Trump’s panicked stab at morale boosting was especially half-assed, even by his standards, since a year ago he claimed that his reelection bid was solely responsible for the market’s then-hale condition, again seeking to mask the ludicrous character of his claim in all-caps formatting: “THIS IS THE TRUMP STOCK MARKET BECAUSE MY POLLS AGAINST BIDEN ARE SO GOOD THAT INVESTORS ARE PROJECTING THAT I WILL WIN, AND THAT WILL DRIVE THE MARKET UP.” Nor was that all: At a DC rally just prior to his inauguration, Trump announced that “everyone is calling it the—I don’t want to say this. It’s too braggadocious, but we’ll say it anyway—the Trump effect…. Since the election, the stock market has surged, and small-business optimism has soared, a record 41 points to a 39-year high.” (We all know how short-lived that bullish Wall Street mood has proved to be—and the same goes for the brief flood of small-business exuberance.)
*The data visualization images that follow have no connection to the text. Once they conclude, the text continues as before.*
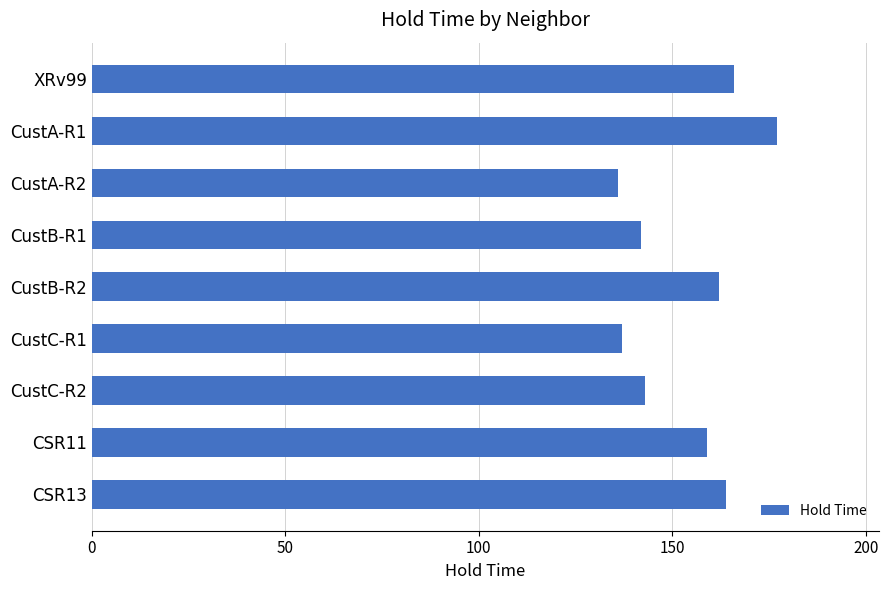

Reading bottom to top, extract all data points from this chart.

164	159	143	137	162	142	136	177	166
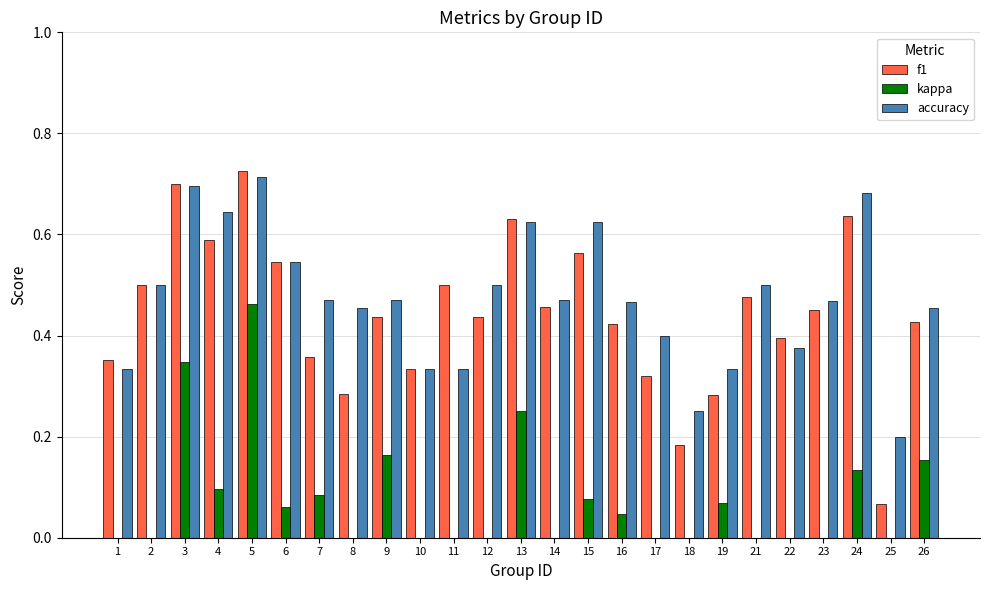

How many bars are there in each group?

3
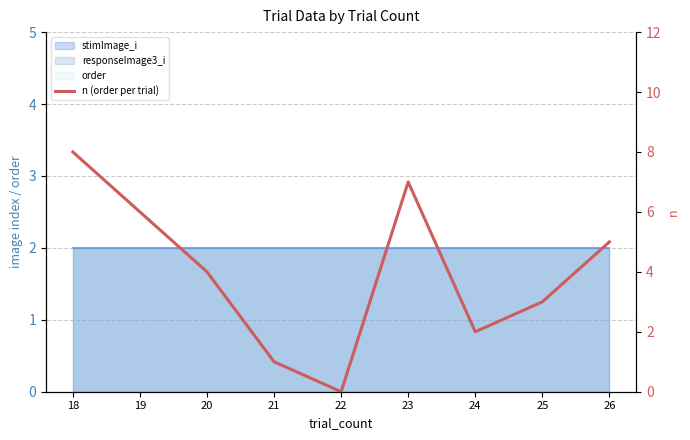

What is the change in value from 19 to 21?

-5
Trump’s on-again, off-again Wall Street romance follows the same arc as his bipolar lurch into punitive across-the-boards tariff hikes, which after a series of plunges on Wall Street segued into a similarly tetchy “pause” lowering most tariffs to a 10-percent baseline (excluding the harsh imposts on China, as well as some Mexico and Canada tariffs). Indeed, the only constant in all this self-imposed economic pain is Trump’s own random mood swings and social media tantrums—and the record already shows that neither is likely to calm the mood of either the paper economy or the actual goods-and-services one.
That leaves a reckoning ahead that could well make this quarter’s swoon into the negative growth column look like a boom by comparison. The prospects ahead for the US-China trade war—which by dint of the sheer volume of commerce involved is bound to have massive follow-on effects throughout the US economy—are dismal. The Economist has a sobering breakdown of the trendline, courtesy of shipping data:
Bookings for new journeys between China and America plummeted by 45% year-on-year in the week beginning April 14th, according to Vizion, a data firm. The number of blank sailings, when a vessel skips a port or a carrier runs fewer ships on a route to even out the service, has risen to 40% of all scheduled trips. Pricing data suggests trade flows are being reshuffled. The cost of sailing between Shanghai and Los Angeles has fallen by about $1,000 in the past month, according to Freightos, a logistics company, as companies have gone from “front-running” the tariffs—by importing more than usual to beat the implementation deadline—to avoiding them. The price for ferrying goods from Vietnam to America has risen by a similar amount, suggesting importers have been looking for alternative suppliers.
Trump also dismisses the specter of a prolonged slump induced by the China tariffs, claiming baselessly to have initiated a series of agreements to halt the trade war. China’s own economic troubles have it on the brink of recession, the president claims, making them all the more likely to bend to US leverage—a classic demonstration of Trump’s always-phony deal-making prowess.
So let’s roll the tape: In its first-quarter report, China’s economy grew by 5.4 percent, eclipsing the projection of 5.1 percent held by most economists. That rate matched the country’s fourth-quarter growth figures from last year—though forecasters do anticipate a slowdown ahead thanks to the US trade war. Yet China, unlike the United States, is making plans to stimulate domestic demand in the face of the contractions ahead, to set about creating an alternate free-trade zone in Asia with Japan and South Korea, and to tighten its trade connections with the European Union.
Still, fear not: We can count on the leader of the American economic order to lift us all out of this downward spiral. All it will take is another exclamation-heavy Truth Social post blaming it all on Joe Biden.